● **Collected data**:

******

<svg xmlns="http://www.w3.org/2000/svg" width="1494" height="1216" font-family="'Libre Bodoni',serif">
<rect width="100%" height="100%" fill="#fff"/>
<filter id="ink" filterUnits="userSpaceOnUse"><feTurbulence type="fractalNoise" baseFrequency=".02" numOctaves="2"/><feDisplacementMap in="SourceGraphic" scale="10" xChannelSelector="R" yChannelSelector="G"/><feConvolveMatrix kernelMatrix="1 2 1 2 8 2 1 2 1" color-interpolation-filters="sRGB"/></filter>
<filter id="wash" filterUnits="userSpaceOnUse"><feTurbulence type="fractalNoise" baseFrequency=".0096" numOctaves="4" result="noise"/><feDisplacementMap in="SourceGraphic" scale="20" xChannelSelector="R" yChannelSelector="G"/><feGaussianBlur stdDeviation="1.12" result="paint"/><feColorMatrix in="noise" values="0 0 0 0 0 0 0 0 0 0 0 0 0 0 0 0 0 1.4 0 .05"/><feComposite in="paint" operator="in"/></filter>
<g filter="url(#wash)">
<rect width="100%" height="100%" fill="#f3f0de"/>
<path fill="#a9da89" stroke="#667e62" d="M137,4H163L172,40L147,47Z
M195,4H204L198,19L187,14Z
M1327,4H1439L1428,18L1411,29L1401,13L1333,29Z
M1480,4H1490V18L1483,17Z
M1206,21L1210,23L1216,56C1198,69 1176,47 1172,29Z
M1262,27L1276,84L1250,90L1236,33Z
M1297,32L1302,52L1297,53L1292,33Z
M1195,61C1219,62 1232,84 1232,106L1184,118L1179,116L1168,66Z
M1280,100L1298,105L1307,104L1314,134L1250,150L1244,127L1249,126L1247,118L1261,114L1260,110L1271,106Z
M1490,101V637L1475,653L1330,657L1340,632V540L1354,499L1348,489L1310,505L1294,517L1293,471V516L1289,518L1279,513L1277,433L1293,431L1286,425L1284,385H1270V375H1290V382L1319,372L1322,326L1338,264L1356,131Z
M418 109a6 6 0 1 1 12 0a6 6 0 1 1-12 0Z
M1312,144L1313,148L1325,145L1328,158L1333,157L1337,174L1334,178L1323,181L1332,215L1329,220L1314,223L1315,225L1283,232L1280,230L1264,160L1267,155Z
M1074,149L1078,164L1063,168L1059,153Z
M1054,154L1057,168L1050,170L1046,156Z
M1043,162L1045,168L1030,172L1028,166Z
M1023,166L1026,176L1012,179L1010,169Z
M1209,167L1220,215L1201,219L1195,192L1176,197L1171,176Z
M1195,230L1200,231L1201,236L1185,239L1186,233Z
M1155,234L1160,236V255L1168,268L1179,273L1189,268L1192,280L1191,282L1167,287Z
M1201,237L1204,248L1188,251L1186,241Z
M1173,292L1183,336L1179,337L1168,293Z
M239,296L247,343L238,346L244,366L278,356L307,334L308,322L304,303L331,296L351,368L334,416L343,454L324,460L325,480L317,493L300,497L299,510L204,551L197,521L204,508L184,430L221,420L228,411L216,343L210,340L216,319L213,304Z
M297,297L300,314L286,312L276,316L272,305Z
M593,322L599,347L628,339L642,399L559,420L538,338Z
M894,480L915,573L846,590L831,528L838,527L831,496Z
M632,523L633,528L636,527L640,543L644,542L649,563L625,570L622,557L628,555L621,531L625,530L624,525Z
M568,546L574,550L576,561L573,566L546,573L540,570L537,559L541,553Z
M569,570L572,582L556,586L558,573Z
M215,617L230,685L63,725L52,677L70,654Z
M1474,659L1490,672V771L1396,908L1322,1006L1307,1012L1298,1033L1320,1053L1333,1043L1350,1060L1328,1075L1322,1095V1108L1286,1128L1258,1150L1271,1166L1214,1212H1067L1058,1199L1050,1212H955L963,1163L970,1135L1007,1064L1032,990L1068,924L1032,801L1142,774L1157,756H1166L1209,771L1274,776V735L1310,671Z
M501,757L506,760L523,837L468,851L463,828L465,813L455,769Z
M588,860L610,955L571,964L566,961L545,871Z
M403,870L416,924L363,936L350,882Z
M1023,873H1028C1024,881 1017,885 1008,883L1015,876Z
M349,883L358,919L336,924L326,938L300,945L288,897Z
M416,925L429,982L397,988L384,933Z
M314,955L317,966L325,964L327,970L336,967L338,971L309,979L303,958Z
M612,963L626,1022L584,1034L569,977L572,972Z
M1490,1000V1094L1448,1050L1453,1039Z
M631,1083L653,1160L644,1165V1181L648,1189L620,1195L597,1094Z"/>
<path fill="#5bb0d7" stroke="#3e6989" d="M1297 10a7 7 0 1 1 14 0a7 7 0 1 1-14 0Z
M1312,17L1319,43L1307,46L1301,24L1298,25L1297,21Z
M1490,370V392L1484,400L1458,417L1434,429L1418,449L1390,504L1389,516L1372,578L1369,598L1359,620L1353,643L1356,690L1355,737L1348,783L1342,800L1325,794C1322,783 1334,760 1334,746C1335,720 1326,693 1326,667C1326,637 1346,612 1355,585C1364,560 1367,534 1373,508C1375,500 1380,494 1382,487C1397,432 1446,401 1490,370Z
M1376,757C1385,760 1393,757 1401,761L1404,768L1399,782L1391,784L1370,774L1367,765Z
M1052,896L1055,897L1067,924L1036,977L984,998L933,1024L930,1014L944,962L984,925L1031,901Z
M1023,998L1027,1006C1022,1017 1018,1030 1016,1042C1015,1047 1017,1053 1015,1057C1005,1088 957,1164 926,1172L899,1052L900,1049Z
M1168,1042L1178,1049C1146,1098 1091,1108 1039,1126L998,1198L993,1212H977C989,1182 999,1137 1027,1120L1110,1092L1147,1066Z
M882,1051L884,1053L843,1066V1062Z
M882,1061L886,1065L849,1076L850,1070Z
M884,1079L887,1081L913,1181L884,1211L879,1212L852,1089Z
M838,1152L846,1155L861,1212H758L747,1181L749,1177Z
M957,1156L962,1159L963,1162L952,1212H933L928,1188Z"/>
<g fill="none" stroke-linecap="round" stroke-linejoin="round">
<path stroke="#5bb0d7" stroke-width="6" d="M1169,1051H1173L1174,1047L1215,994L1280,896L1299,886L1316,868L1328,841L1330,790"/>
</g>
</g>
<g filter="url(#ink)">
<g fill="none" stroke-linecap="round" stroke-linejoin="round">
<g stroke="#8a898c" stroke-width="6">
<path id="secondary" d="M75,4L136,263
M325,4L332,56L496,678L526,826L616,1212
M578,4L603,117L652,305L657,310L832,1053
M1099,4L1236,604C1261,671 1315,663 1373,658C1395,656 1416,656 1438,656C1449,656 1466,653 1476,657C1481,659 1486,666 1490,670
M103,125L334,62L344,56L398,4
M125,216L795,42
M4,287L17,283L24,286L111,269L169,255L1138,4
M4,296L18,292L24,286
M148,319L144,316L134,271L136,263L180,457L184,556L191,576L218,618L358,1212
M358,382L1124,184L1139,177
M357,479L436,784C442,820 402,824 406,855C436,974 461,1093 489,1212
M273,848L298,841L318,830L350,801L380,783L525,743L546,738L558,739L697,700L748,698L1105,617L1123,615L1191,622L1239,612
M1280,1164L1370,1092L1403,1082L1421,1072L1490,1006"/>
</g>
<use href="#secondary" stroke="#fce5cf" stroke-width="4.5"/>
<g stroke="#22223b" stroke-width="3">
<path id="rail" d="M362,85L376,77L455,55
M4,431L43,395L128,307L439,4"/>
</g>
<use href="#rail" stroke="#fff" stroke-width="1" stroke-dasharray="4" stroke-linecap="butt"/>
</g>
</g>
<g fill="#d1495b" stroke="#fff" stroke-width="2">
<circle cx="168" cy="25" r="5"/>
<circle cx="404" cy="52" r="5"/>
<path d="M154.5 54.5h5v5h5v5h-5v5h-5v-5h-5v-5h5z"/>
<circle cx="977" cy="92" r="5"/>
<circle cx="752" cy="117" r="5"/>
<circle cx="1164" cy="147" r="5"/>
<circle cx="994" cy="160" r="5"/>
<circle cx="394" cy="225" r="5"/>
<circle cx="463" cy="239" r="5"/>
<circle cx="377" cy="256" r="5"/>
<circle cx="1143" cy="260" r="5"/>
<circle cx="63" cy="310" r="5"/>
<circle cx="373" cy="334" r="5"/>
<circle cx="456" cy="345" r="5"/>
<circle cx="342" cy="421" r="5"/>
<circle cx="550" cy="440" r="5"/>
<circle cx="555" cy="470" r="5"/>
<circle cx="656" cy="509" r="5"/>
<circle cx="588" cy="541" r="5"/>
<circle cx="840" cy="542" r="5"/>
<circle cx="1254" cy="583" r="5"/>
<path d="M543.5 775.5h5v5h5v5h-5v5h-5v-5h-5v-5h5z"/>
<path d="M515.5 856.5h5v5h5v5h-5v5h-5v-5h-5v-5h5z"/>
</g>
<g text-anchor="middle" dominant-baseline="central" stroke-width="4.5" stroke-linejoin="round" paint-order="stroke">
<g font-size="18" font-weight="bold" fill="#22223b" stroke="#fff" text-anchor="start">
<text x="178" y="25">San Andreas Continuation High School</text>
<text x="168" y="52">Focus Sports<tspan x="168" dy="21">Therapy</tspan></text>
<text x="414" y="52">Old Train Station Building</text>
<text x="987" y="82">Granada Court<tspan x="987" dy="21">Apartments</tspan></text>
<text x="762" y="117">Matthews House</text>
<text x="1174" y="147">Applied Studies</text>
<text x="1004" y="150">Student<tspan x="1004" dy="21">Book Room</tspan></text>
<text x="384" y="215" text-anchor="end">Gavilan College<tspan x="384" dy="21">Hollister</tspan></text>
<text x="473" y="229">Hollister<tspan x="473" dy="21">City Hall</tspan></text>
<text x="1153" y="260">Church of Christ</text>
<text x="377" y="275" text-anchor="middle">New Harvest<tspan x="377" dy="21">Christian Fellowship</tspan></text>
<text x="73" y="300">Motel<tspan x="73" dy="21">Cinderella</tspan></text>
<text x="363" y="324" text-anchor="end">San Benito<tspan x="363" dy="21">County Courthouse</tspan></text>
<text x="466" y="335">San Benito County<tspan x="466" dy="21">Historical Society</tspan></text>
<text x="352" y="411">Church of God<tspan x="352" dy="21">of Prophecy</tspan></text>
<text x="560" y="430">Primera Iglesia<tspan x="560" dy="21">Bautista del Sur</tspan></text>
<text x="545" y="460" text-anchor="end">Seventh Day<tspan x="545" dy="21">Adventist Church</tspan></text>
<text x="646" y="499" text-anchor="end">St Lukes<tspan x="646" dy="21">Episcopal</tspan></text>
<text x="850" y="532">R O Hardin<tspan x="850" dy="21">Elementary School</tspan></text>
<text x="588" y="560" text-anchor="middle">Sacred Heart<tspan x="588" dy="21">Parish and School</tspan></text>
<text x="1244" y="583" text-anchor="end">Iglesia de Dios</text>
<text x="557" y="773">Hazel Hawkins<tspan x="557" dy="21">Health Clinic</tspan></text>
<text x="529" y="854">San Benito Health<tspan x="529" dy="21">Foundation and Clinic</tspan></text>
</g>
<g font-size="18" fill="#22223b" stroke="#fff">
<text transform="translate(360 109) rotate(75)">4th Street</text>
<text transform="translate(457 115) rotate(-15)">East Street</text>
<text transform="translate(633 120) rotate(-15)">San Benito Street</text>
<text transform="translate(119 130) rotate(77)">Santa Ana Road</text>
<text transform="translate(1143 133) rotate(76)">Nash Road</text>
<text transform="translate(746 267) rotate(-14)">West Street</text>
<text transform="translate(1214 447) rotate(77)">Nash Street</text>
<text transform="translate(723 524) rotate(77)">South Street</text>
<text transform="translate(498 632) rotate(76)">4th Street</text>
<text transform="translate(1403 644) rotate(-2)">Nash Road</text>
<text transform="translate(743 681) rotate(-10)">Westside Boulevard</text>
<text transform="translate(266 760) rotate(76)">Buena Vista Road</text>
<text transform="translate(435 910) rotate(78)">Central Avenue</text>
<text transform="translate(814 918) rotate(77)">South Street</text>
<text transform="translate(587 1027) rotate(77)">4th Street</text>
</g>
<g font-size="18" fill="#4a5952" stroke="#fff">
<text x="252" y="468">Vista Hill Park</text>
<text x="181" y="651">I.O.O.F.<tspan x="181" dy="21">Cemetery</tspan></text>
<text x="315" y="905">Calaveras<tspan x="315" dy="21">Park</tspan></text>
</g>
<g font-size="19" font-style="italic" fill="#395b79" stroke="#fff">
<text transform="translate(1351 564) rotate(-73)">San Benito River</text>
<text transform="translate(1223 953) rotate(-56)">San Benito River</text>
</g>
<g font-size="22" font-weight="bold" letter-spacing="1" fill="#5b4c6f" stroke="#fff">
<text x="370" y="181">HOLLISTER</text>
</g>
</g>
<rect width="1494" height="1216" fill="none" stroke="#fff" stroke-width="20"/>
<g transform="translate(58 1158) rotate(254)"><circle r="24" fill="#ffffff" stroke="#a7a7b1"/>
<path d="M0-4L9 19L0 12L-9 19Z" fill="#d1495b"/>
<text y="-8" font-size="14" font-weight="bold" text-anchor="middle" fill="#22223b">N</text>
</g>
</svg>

******

● **ACTIVITY**: Where the word "feTurbulence" shows up in a line of the entries above, copy that line.

● **SOLUTION FOR THIS PROBLEM**:
<filter id="ink" filterUnits="userSpaceOnUse"><feTurbulence type="fractalNoise" baseFrequency=".02" numOctaves="2"/><feDisplacementMap in="SourceGraphic" scale="10" xChannelSelector="R" yChannelSelector="G"/><feConvolveMatrix kernelMatrix="1 2 1 2 8 2 1 2 1" color-interpolation-filters="sRGB"/></filter>
<filter id="wash" filterUnits="userSpaceOnUse"><feTurbulence type="fractalNoise" baseFrequency=".0096" numOctaves="4" result="noise"/><feDisplacementMap in="SourceGraphic" scale="20" xChannelSelector="R" yChannelSelector="G"/><feGaussianBlur stdDeviation="1.12" result="paint"/><feColorMatrix in="noise" values="0 0 0 0 0 0 0 0 0 0 0 0 0 0 0 0 0 1.4 0 .05"/><feComposite in="paint" operator="in"/></filter>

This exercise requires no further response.